We build an algorithm for computing the **Levenshtein edit distance** between two strings - an application of dynamic programming. This program can be used to correct spelling errors. 

- For instance, assume a user wanted to write the word "awesome" but instead ended up writing "ossome". In this case we compute the **Levenshtein distance** of this word with various other english words. 

- The english words for which the Levenshtein distance is minimum, would give us the intended correctly spelled word. In our example, we have compared the levenshtein distance of the word **ossome** with the words **awesome** and **amazing**. 

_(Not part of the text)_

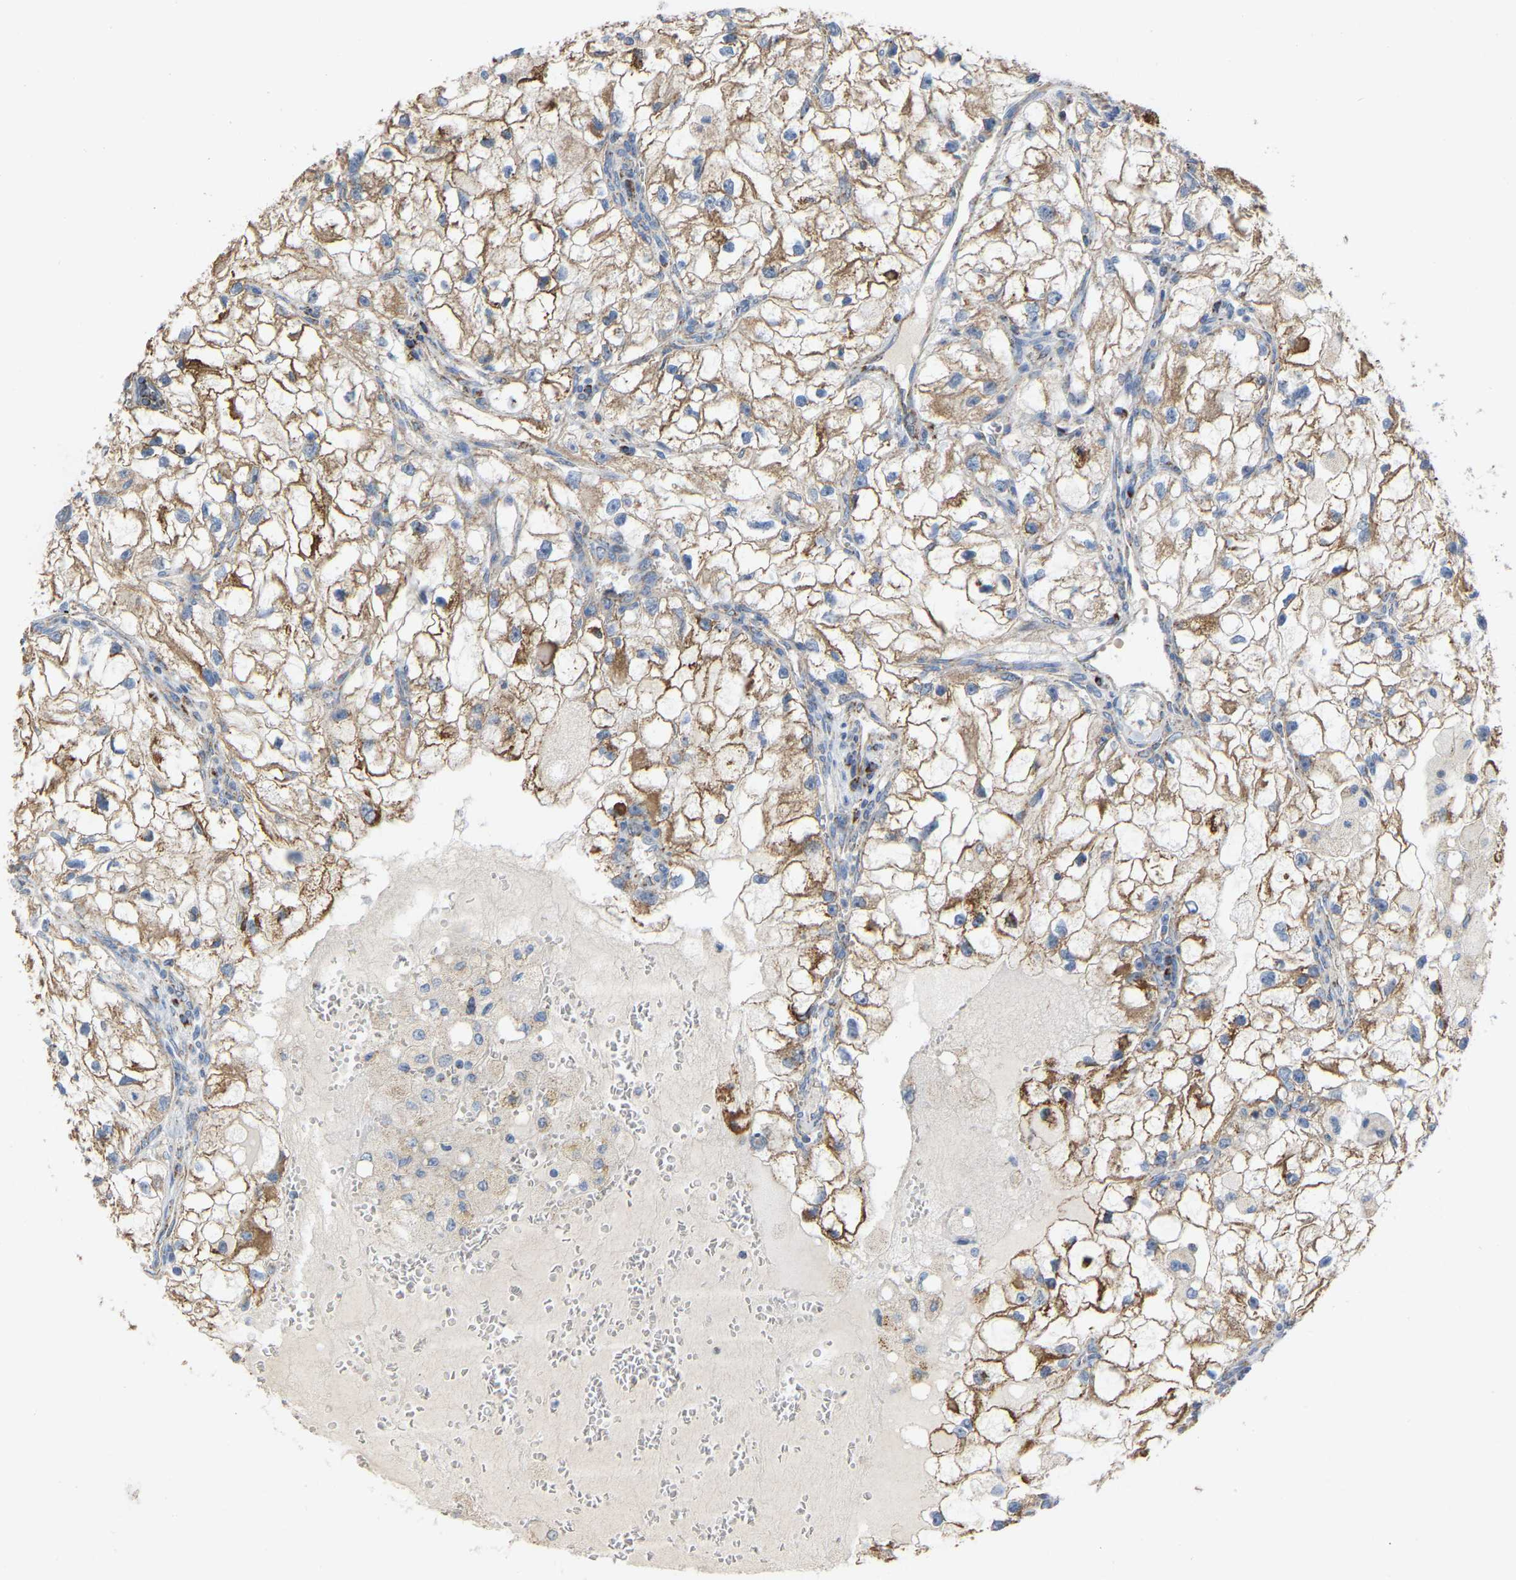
{"staining": {"intensity": "moderate", "quantity": ">75%", "location": "cytoplasmic/membranous"}, "tissue": "renal cancer", "cell_type": "Tumor cells", "image_type": "cancer", "snomed": [{"axis": "morphology", "description": "Adenocarcinoma, NOS"}, {"axis": "topography", "description": "Kidney"}], "caption": "An IHC image of tumor tissue is shown. Protein staining in brown highlights moderate cytoplasmic/membranous positivity in renal cancer (adenocarcinoma) within tumor cells. (brown staining indicates protein expression, while blue staining denotes nuclei).", "gene": "CBLB", "patient": {"sex": "female", "age": 70}}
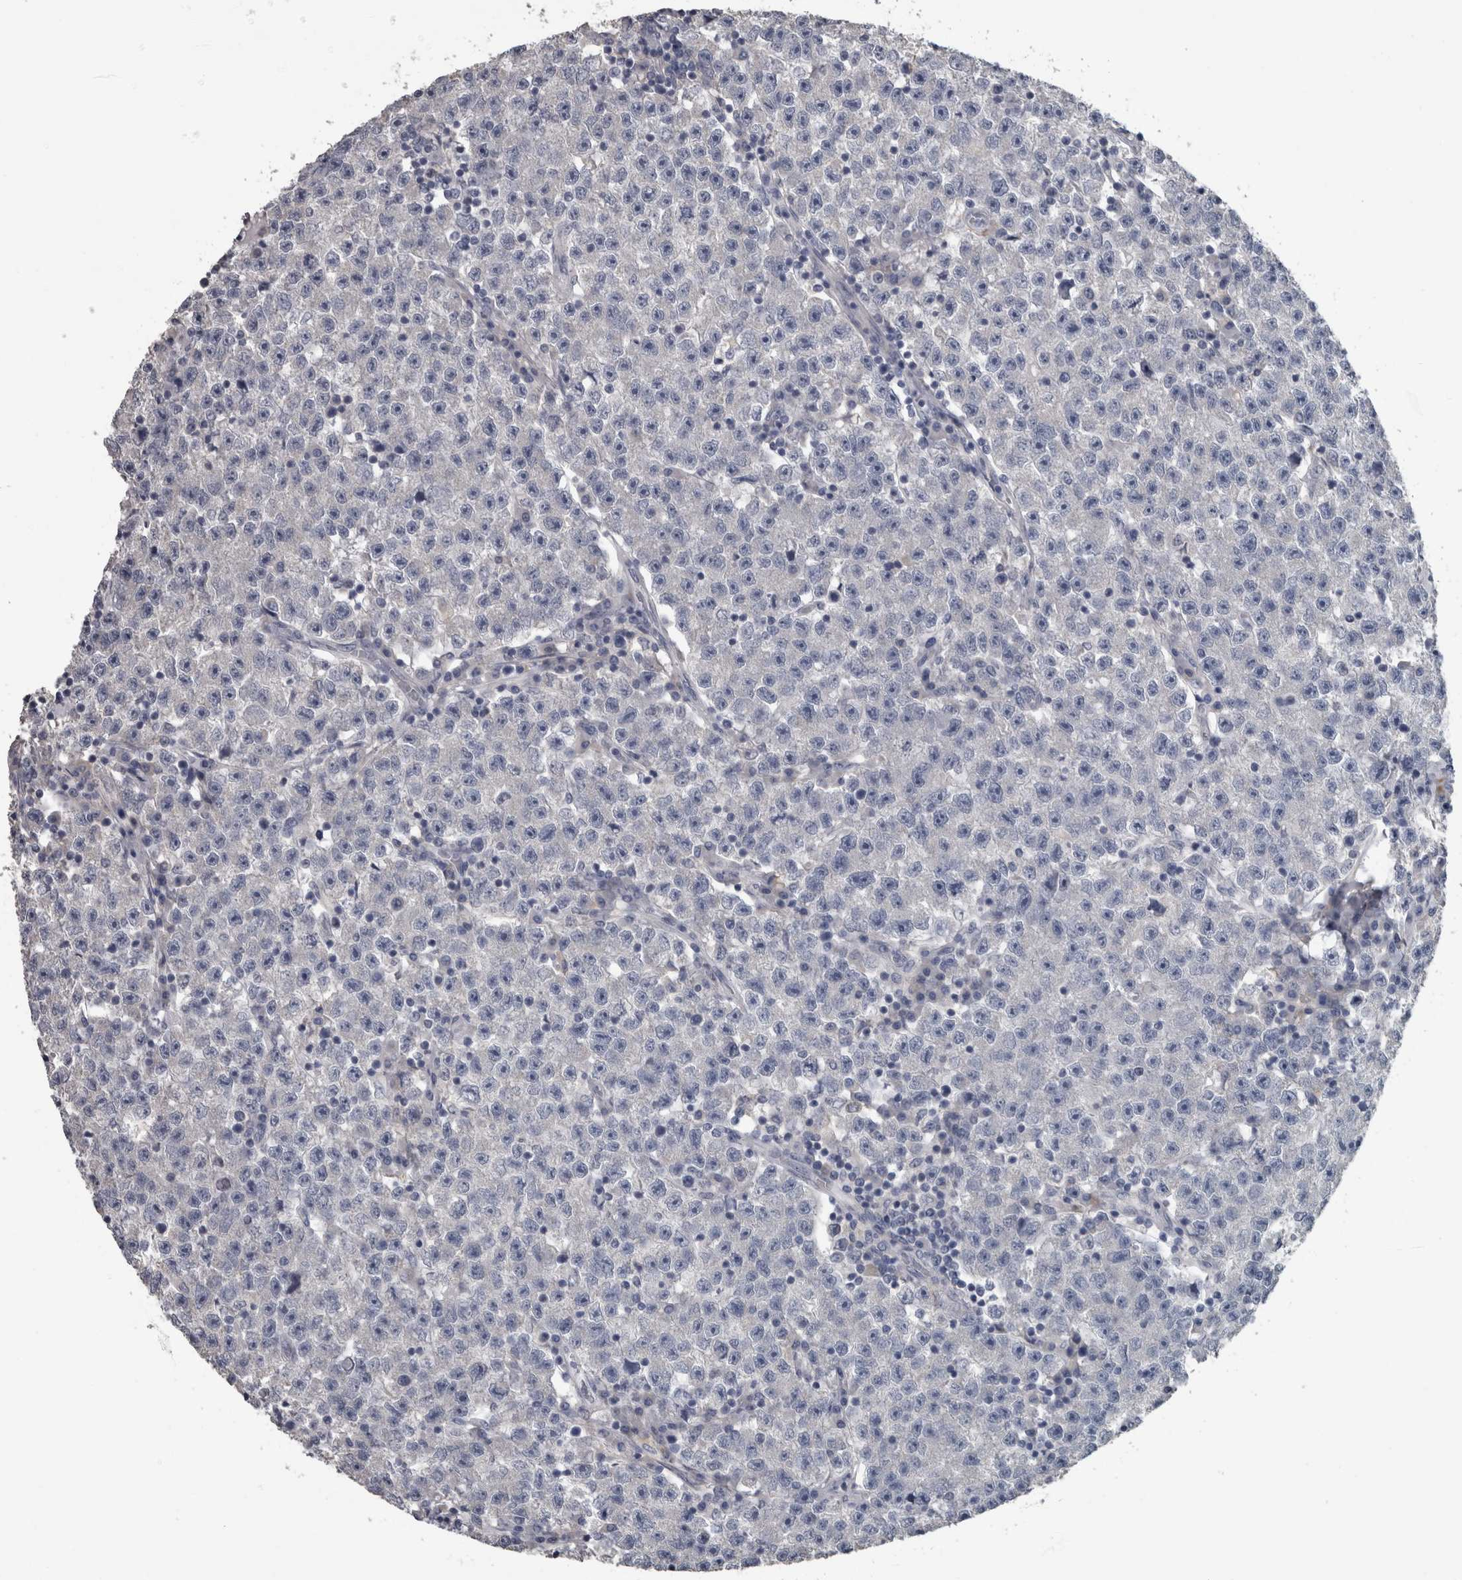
{"staining": {"intensity": "negative", "quantity": "none", "location": "none"}, "tissue": "testis cancer", "cell_type": "Tumor cells", "image_type": "cancer", "snomed": [{"axis": "morphology", "description": "Seminoma, NOS"}, {"axis": "topography", "description": "Testis"}], "caption": "Tumor cells show no significant protein staining in testis cancer (seminoma).", "gene": "EFEMP2", "patient": {"sex": "male", "age": 22}}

- In the end we find that the Levenshtein distance between **ossome** and **awesome** is indeed much lower as compared to the words **ossome** and **amazing**. 

- This indicates that the first pair of words are quite similar in terms of edit distance and hence we conclude that **awesome** must have been the intended word for the user. With this result, the correct spelling can be suggested to the user. 

In [98]:
import numpy as np
from nltk.corpus import words
from nltk.corpus import brown

In [142]:
def levenshtein(source, target):
    n = len(source)
    m = len(target)
    
    S = {i+1: source[i] for i in range(len(source))}
    T = {i+1: target[i] for i in range(len(target))}
    
    D = np.zeros(shape=(n+1, m+1))
    
    # initialize

    for i in range(1, n+1):
        D[i, 0] = D[i-1, 0] + 1
    for j in range(1, m+1):
        D[0, j] = D[0, j-1] + 1
    
    # compute
    
    for i in range(1, n+1):
        for j in range(1, m+1):
            d_cost = 3
            i_cost = 1
            if S[i] == T[j]:
                sub_cost = 0
            elif S[i] != T[j]:
                sub_cost = 1

            D[i, j] = min(D[i-1, j] + d_cost, D[i-1, j-1] + sub_cost, D[i, j-1] + i_cost)
    
    return int(D[n, m])

In [150]:
levenshtein('ossome', 'awesome')

3

In [151]:
levenshtein('ossome', 'amazing')

7

In [152]:
print("since LEVENSHTEIN('ossome', 'awesome') = 3 < LEVENSHTEIN('ossome', 'amazing') = 7 ...")
print()
print("we conclude that 'awesome' is the intended word when the user spelled 'ossome'")

since LEVENSHTEIN('ossome', 'awesome') = 3 < LEVENSHTEIN('ossome', 'amazing') = 7 ...

we conclude that 'awesome' is the intended word when the user spelled 'ossome'